--- PROBLEM TO WORK ON ---
Which lines below contain the word "nuclear"? Copy each of them.

== == ==

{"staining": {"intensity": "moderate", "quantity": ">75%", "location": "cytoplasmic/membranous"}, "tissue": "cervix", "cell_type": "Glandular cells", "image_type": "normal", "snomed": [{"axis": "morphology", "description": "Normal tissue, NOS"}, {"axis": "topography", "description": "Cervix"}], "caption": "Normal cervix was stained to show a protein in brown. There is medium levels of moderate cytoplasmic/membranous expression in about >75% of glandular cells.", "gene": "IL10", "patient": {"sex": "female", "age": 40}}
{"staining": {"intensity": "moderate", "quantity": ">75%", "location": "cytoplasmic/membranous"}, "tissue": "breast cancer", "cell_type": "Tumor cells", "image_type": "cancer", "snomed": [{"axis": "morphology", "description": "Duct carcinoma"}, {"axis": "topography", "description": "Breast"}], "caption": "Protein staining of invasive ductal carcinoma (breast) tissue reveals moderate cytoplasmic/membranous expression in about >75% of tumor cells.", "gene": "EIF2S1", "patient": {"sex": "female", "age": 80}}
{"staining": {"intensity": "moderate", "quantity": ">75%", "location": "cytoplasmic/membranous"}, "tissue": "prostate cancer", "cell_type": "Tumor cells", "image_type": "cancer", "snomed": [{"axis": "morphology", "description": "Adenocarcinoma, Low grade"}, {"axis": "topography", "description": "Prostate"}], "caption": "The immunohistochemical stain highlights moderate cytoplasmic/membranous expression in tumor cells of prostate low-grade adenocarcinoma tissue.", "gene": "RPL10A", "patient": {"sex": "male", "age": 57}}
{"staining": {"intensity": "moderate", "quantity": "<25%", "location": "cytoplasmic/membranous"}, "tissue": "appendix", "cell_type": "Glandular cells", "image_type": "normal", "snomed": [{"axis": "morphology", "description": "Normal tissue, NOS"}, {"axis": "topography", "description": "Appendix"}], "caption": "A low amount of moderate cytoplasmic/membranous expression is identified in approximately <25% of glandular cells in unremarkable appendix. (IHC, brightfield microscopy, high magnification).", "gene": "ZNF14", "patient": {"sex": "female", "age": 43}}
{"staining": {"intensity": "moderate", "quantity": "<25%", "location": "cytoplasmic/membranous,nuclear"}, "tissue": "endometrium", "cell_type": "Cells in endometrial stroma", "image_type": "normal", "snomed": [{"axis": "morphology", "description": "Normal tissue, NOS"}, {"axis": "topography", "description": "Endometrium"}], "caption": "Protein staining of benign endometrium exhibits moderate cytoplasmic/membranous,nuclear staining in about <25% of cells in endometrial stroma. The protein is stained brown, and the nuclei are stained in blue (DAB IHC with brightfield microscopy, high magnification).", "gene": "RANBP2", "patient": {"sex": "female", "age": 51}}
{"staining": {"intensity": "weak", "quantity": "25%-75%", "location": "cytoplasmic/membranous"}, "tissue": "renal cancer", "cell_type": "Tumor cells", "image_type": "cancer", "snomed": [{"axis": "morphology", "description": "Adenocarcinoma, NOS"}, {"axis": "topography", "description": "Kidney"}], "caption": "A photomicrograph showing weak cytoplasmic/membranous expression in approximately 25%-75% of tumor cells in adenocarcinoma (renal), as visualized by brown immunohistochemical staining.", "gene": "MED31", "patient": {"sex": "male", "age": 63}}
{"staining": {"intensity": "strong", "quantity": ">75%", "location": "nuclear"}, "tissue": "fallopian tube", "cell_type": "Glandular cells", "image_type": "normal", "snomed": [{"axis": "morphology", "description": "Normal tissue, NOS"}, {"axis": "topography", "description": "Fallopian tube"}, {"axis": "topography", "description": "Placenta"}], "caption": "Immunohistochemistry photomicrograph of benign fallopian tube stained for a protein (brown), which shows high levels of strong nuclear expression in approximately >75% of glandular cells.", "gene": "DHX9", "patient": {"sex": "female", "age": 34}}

== == ==

--- WRITTEN RESPONSE ---
{"staining": {"intensity": "moderate", "quantity": "<25%", "location": "cytoplasmic/membranous,nuclear"}, "tissue": "endometrium", "cell_type": "Cells in endometrial stroma", "image_type": "normal", "snomed": [{"axis": "morphology", "description": "Normal tissue, NOS"}, {"axis": "topography", "description": "Endometrium"}], "caption": "Protein staining of benign endometrium exhibits moderate cytoplasmic/membranous,nuclear staining in about <25% of cells in endometrial stroma. The protein is stained brown, and the nuclei are stained in blue (DAB IHC with brightfield microscopy, high magnification).", "gene": "RANBP2", "patient": {"sex": "female", "age": 51}}
{"staining": {"intensity": "strong", "quantity": ">75%", "location": "nuclear"}, "tissue": "fallopian tube", "cell_type": "Glandular cells", "image_type": "normal", "snomed": [{"axis": "morphology", "description": "Normal tissue, NOS"}, {"axis": "topography", "description": "Fallopian tube"}, {"axis": "topography", "description": "Placenta"}], "caption": "Immunohistochemistry photomicrograph of benign fallopian tube stained for a protein (brown), which shows high levels of strong nuclear expression in approximately >75% of glandular cells.", "gene": "DHX9", "patient": {"sex": "female", "age": 34}}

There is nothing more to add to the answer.